Currently, traps are not designed or installed on residential sanitary sewer systems. Yet, every year, sanitary sewer lines are clogged with these FOG plugs. This is particularly pronounced where the line flattens out (i.e., no incline) and when the water flow is low. These plugs cause significant back-ups and overflows, causing inconveniences to many families and communities. Often, back-ups will occur frequently at the same location. Thus, there is a need for a FOG trap for trunk lines for sanitary sewer systems that can be installed in locations where back-ups frequently occur.
The team was tasked with creating a solution that was durable, cost-efficient, and easy to reproduce. During the initial brainstorming process, the team was not very optimistic about one of their ideas -- the "clump-stick" solution. However, as a testament to the engineering design process and remaining open-minded, this idea hit the mark on all design criteria.

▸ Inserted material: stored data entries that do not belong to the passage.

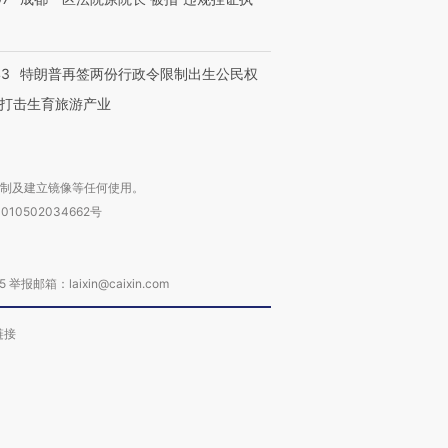
43
特朗普再签两份行政令限制出生公民权
打击生育旅游产业
复制及建立镜像等任何使用。
010502034662号
箱：laixin@caixin.com
链接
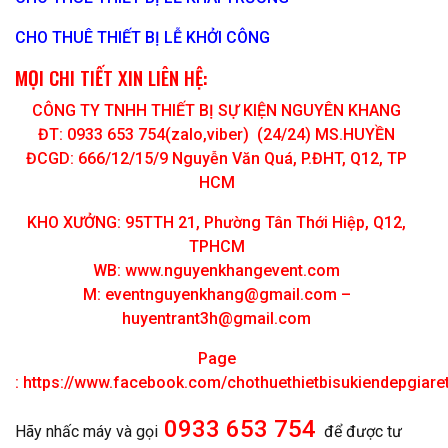
CHO THUÊ THIẾT BỊ LỄ KHỞI CÔNG
MỌI CHI TIẾT XIN LIÊN HỆ:
CÔNG TY TNHH THIẾT BỊ SỰ KIỆN NGUYÊN KHANG
ĐT: 0933 653 754(zalo,viber) (24/24) MS.HUYỀN
ĐCGD: 666/12/15/9 Nguyễn Văn Quá, P.ĐHT, Q12, TP
HCM
KHO XƯỞNG: 95TTH 21, Phường Tân Thới Hiệp, Q12,
TPHCM
WB: www.nguyenkhangevent.com
M:
eventnguyenkhang@gmail.com
–
huyentrant3h@gmail.com
Page
:
https://www.facebook.com/chothuethietbisukiendepgiar
0933 653 754
Hãy nhấc máy và gọi
để được tư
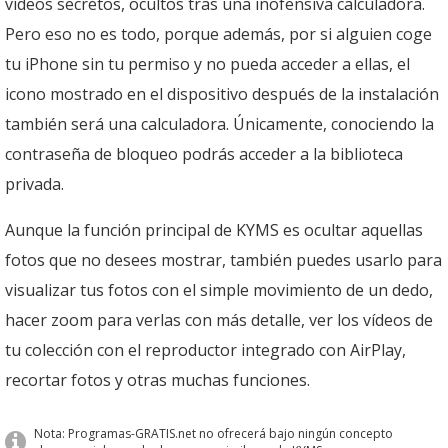
vídeos secretos, ocultos tras una inofensiva calculadora.
Pero eso no es todo, porque además, por si alguien coge
tu iPhone sin tu permiso y no pueda acceder a ellas, el
icono mostrado en el dispositivo después de la instalación
también será una calculadora. Únicamente, conociendo la
contraseña de bloqueo podrás acceder a la biblioteca
privada.
Aunque la función principal de KYMS es ocultar aquellas
fotos que no desees mostrar, también puedes usarlo para
visualizar tus fotos con el simple movimiento de un dedo,
hacer zoom para verlas con más detalle, ver los vídeos de
tu colección con el reproductor integrado con AirPlay,
recortar fotos y otras muchas funciones.
Nota: Programas-GRATIS.net no ofrecerá bajo ningún concepto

The team moved forward iteratively prototyping and testing this solution, which involved protrusions into the sewer line that successfully gathered clumps of FOG from the flowing water.
When asked to identify what surprised her about her experience on the project, team member Shannuel Lamptey says "The whole entire thing! I never imagined doing this in college". Michelle Riemann was drawn to the uniquenes of the project, "This project was very hands-on. Engineering is solving problems that don't necessarily have a solution".
Without a clear end point, the team kept open lines of communication giving feedback to one another on each prototype. In the end, they are beyond pleased with the final product, and very proud to have a functioning product that can be delivered to the client. The final prototype was 3-D printed from titanium.